Historically, the province dates from states of the Holy Roman Empire and takes its name from the nearby German city of Geldern. According to the Wichard saga, the city was named by the Lords of Pont who fought and killed a dragon in 878 AD. They named the town they founded after the death rattle of the dragon: "Gelre!"
The County of Guelders arose out of the Frankish pagus Hamaland in the 11th century around castles near Roermond and Geldern. The counts of Gelre acquired the Betuwe and Veluwe regions and, through marriage, the County of Zutphen. Thus the counts of Guelders laid the foundation for a territorial power that, through control of the Rhine, Waal, Meuse and IJssel rivers, was to play an important role in the later Middle Ages. The geographical position of their territory dictated the external policy of the counts during the following centuries; they were committed to the interests of the Holy Roman Empire and to expansion south and west.
Further enlarged by the acquisition of the imperial city of Nijmegen in the 13th century, the countship was raised to a duchy in 1339 by the Holy Roman Emperor, Louis IV. After 1379, the duchy was ruled from Jülich and by the counts of Egmond and Cleves.
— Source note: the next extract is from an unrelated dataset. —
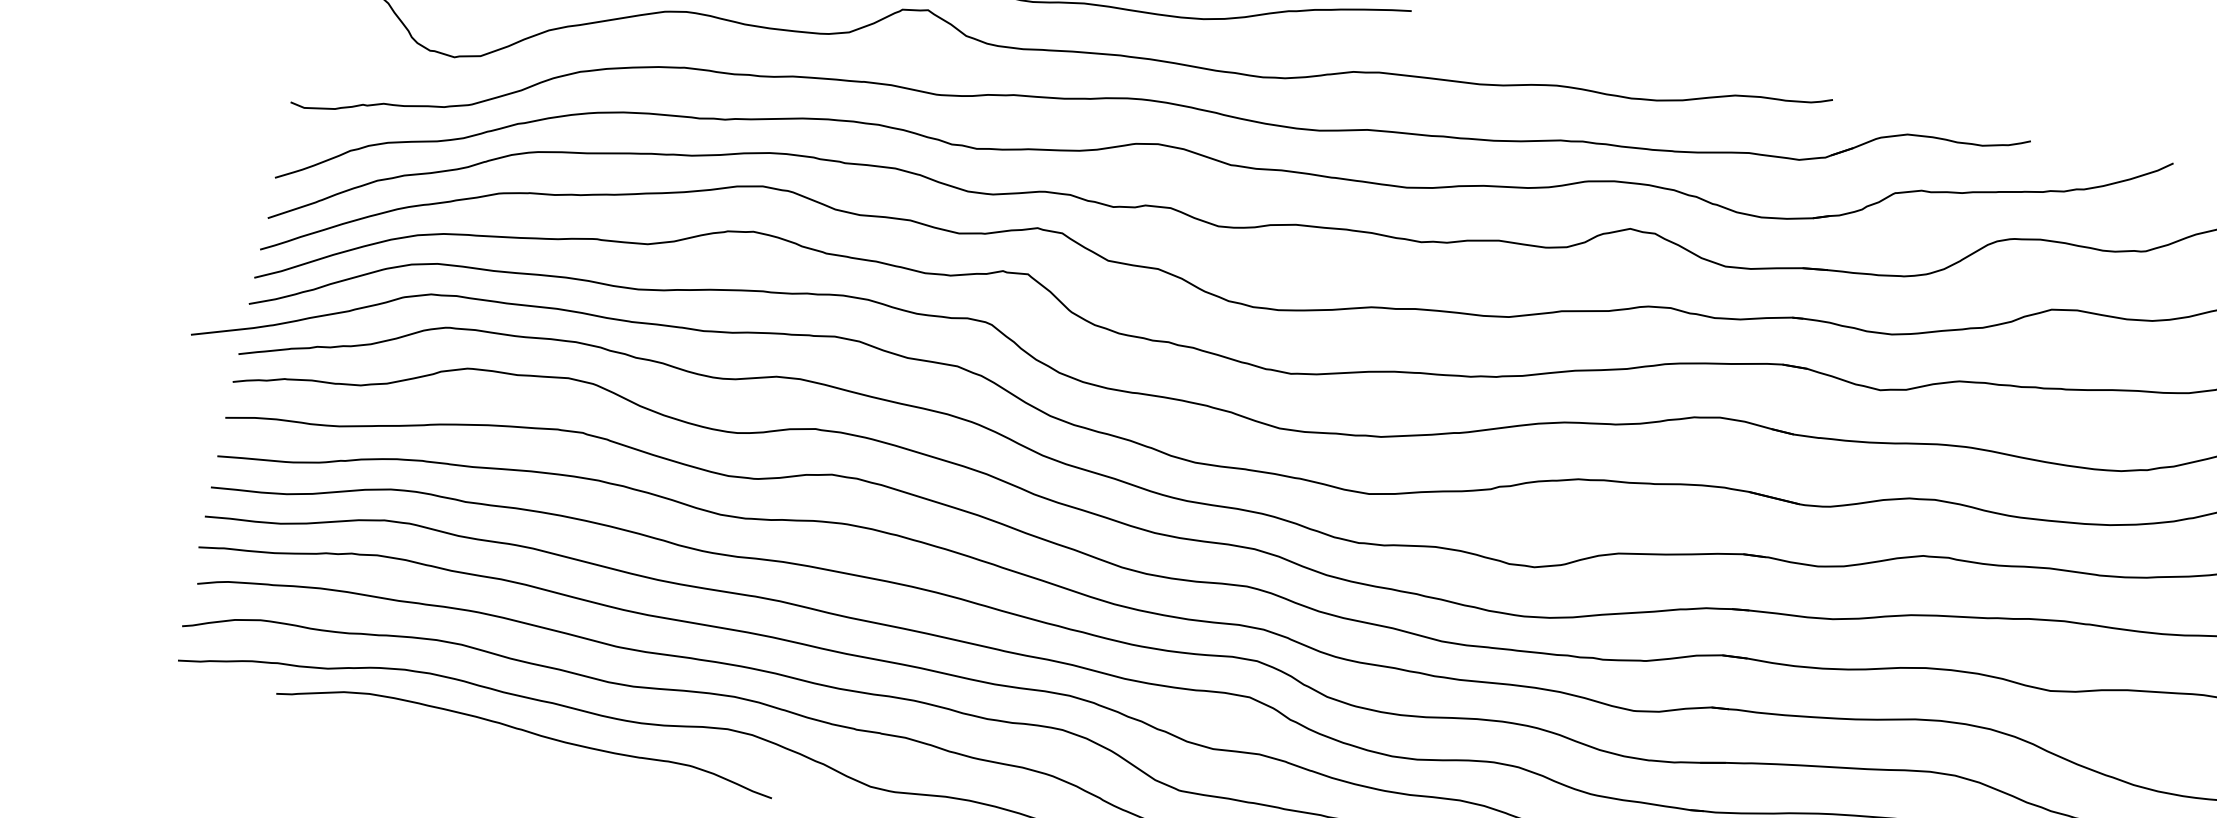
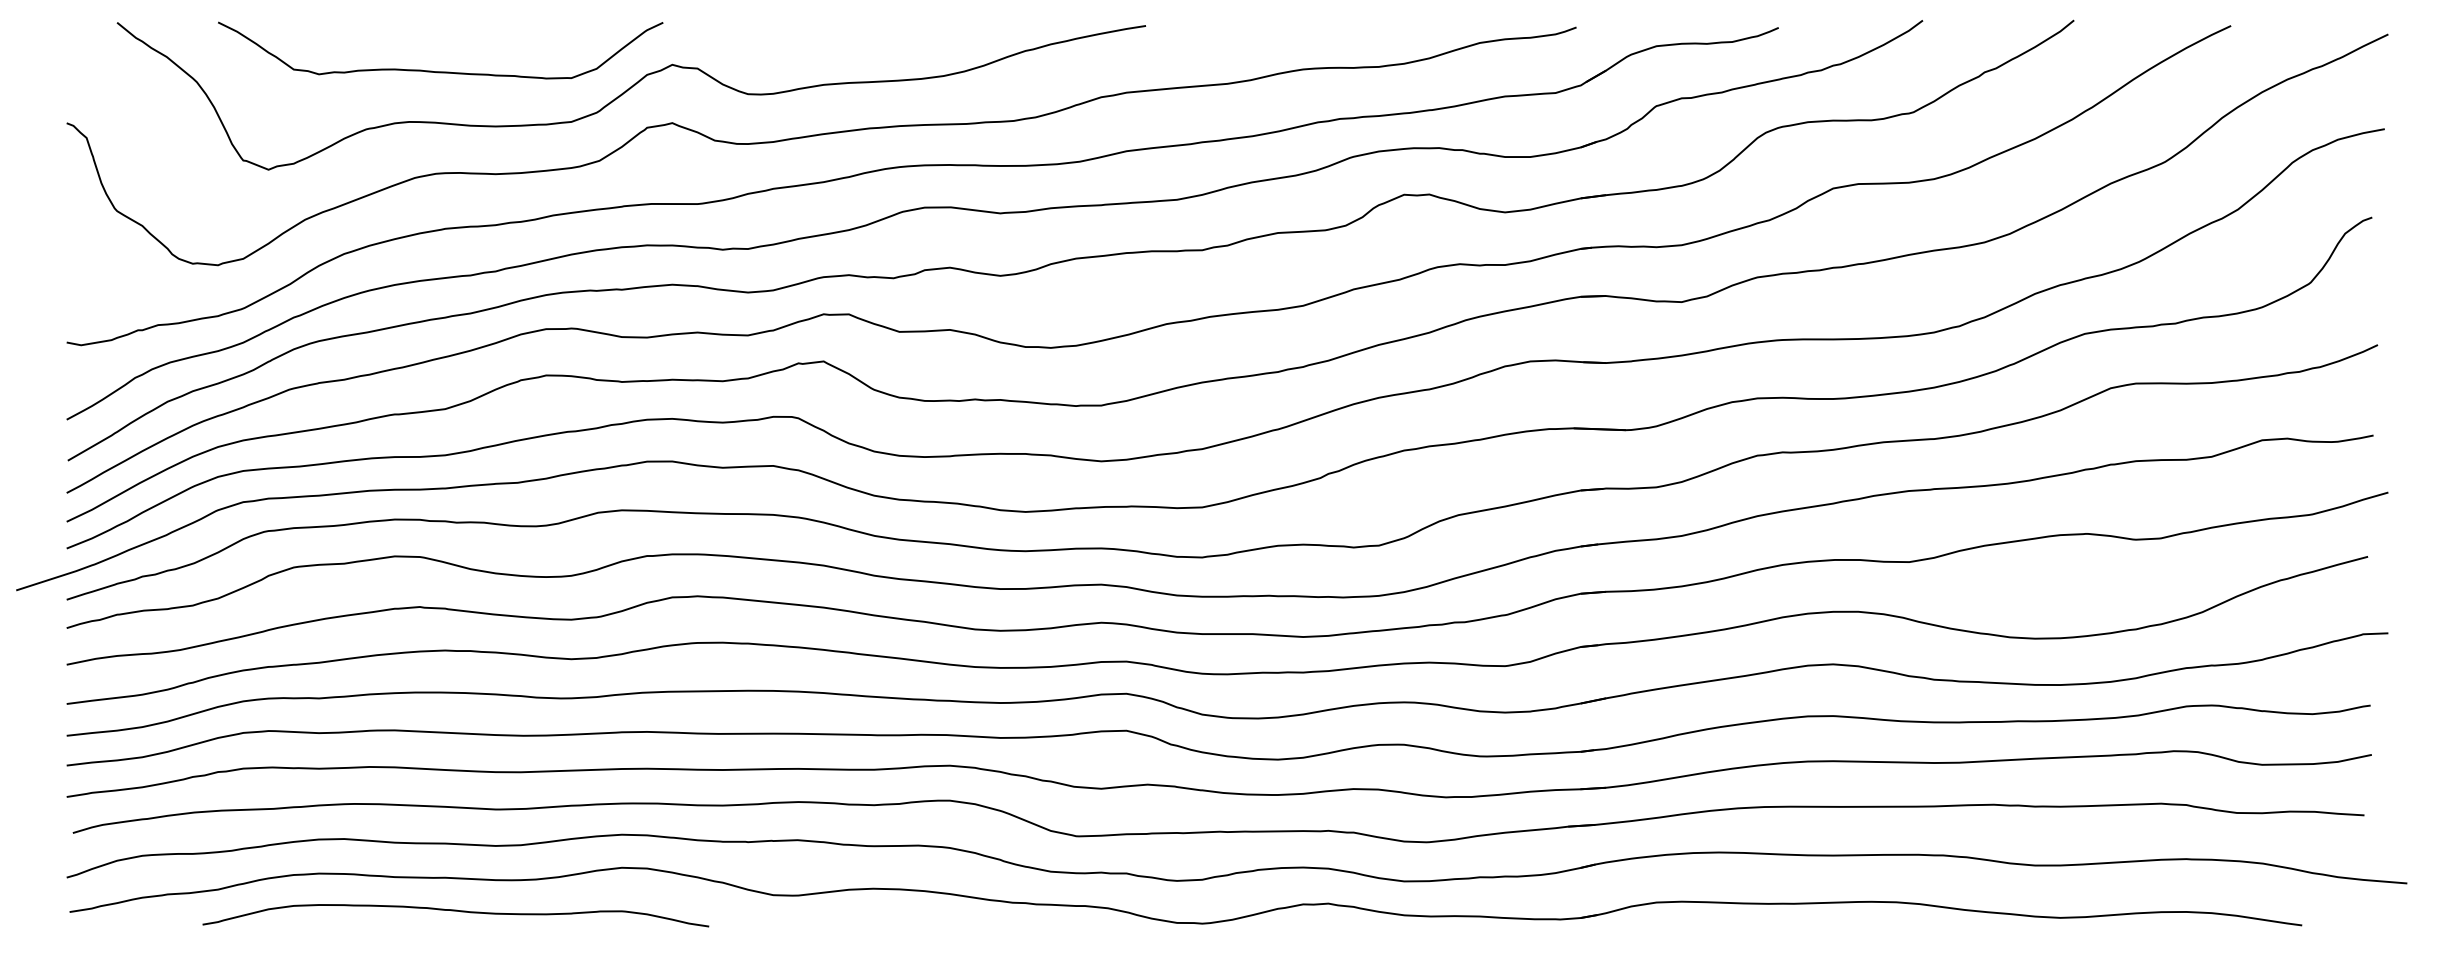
curve: (526, 732) -> (455, 911), moved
The duchy resisted Burgundian domination, but William, Duke of Jülich-Cleves-Berg was forced to cede it to Charles V in 1543, after which it formed part of the Burgundian-Habsburg hereditary lands.
The duchy revolted with the rest of the Netherlands against Philip II of Spain and joined the Union of Utrecht (1579). After the deposition of Philip II, its sovereignty was vested in the States of Gelderland, and the princes of Orange were stadtholders. In 1672, the province was temporarily occupied by Louis XIV and, in 1713, the southeastern part including the ducal capital of Geldern fell to Prussia. Part of the Batavian Republic (1795–1806), of Louis Bonaparte’s Kingdom of Holland (1806–10), and of the French Empire (1810–13), Gelderland became a province of the Kingdom of the Netherlands in 1815.
During the Second World War, it saw heavy fighting between Allied Paratroopers, British XXX Corps and the German II SS Panzer Corps, at the Battle of Arnhem.